Teodoro George, Kurç Tahsin M, Taveira Luís F R, Melo Alba C M A, Gao Yi, Kong Jun, Saltz Joel H
Department of Computer Science, University of Brasília, Brasília 70910-900, Brazil.
Biomedical Informatics Department, Stony Brook University, Stony Brook, NY 11794-8322, USA.
Bioinformatics. 2017 Apr 1;33(7):1064-1072. doi: 10.1093/bioinformatics/btw749.
Sensitivity analysis and parameter tuning are important processes in large-scale image analysis. They are very costly because the image analysis workflows are required to be executed several times to systematically correlate output variations with parameter changes or to tune parameters. An integrated solution with minimum user interaction that uses effective methodologies and high performance computing is required to scale these studies to large imaging datasets and expensive analysis workflows.

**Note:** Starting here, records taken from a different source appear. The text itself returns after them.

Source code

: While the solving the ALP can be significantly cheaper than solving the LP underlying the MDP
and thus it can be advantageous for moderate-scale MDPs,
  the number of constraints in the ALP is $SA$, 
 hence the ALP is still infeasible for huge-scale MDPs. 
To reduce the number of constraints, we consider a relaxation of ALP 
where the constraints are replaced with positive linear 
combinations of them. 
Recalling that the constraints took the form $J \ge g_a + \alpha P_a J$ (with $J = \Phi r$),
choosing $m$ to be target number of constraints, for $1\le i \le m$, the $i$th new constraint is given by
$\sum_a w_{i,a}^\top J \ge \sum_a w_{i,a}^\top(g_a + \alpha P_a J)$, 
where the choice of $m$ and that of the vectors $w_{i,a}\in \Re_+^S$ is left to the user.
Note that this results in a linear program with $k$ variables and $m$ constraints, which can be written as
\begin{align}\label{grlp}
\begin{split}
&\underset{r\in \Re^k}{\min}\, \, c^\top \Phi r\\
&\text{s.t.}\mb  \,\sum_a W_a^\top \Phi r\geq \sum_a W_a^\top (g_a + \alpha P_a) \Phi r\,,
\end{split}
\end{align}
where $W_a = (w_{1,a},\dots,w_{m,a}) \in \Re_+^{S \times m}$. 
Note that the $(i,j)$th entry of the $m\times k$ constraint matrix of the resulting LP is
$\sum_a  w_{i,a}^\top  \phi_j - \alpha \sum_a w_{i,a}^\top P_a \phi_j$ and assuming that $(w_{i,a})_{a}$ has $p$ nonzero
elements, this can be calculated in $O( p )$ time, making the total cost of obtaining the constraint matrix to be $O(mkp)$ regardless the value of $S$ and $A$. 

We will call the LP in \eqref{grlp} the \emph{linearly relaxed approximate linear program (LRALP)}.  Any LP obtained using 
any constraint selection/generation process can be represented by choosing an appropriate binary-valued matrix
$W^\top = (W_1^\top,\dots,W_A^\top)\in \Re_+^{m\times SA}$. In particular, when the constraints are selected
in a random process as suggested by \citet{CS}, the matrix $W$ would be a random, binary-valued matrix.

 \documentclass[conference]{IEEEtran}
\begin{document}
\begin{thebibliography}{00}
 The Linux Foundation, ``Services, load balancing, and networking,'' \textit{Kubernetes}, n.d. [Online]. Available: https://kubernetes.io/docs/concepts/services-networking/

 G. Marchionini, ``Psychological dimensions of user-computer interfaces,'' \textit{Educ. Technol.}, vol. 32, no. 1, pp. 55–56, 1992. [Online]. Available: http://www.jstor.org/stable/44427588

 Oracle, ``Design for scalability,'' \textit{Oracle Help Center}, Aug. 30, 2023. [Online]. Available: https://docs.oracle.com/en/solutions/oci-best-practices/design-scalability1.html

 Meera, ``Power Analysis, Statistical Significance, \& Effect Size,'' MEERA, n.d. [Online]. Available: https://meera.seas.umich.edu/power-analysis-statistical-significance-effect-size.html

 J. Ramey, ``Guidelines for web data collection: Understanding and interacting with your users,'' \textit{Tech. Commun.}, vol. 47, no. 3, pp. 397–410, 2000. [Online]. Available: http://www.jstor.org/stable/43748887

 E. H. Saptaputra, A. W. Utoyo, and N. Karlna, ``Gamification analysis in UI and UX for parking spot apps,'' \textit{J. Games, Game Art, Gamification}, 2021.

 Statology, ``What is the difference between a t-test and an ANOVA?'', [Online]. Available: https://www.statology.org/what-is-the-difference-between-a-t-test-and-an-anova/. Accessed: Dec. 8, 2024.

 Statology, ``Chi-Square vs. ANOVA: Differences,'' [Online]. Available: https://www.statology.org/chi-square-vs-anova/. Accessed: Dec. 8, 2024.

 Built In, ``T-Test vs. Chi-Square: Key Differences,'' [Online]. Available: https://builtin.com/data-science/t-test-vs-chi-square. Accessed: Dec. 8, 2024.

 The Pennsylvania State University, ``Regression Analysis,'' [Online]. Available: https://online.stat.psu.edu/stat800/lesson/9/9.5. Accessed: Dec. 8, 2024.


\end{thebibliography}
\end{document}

The experiments with two segmentation workflows show that the proposed approach can (i) quickly identify and prune parameters that are non-influential; (ii) search a small fraction (about 100 points) of the parameter search space with billions to trillions of points and improve the quality of segmentation results (Dice and Jaccard metrics) by as much as 1.42× compared to the results from the default parameters; (iii) attain good scalability on a high performance cluster with several effective optimizations.
Our work demonstrates the feasibility of performing sensitivity analyses, parameter studies and auto-tuning with large datasets. The proposed framework can enable the quantification of error estimations and output variations in image segmentation pipelines.
Source code: https://github.com/SBU-BMI/region-templates/ .
Supplementary data are available at Bioinformatics online.
敏感性分析和参数调整是大规模图像分析中的重要过程。它们成本高昂,因为图像分析工作流程需要执行多次,以便系统地将输出变化与参数变化相关联或调整参数。需要一种具有最少用户交互的集成解决方案,该方案使用有效的方法和高性能计算,以便将这些研究扩展到大型成像数据集和昂贵的分析工作流程。
对两种分割工作流程进行的实验表明,所提出的方法能够:(i)快速识别并剔除无影响的参数;(ii)在包含数十亿到数万亿个点的参数搜索空间中搜索一小部分(约100个点),与默认参数的结果相比,将分割结果的质量(骰子系数和杰卡德系数)提高多达1.42倍;(iii)通过一些有效的优化,在高性能集群上实现良好的可扩展性。
我们的工作证明了对大型数据集进行敏感性分析、参数研究和自动调整的可行性。所提出的框架能够对图像分割管道中的误差估计和输出变化进行量化。
源代码:https://github.com/SBU-BMI/region-templates/ 。
补充数据可在《生物信息学》在线获取。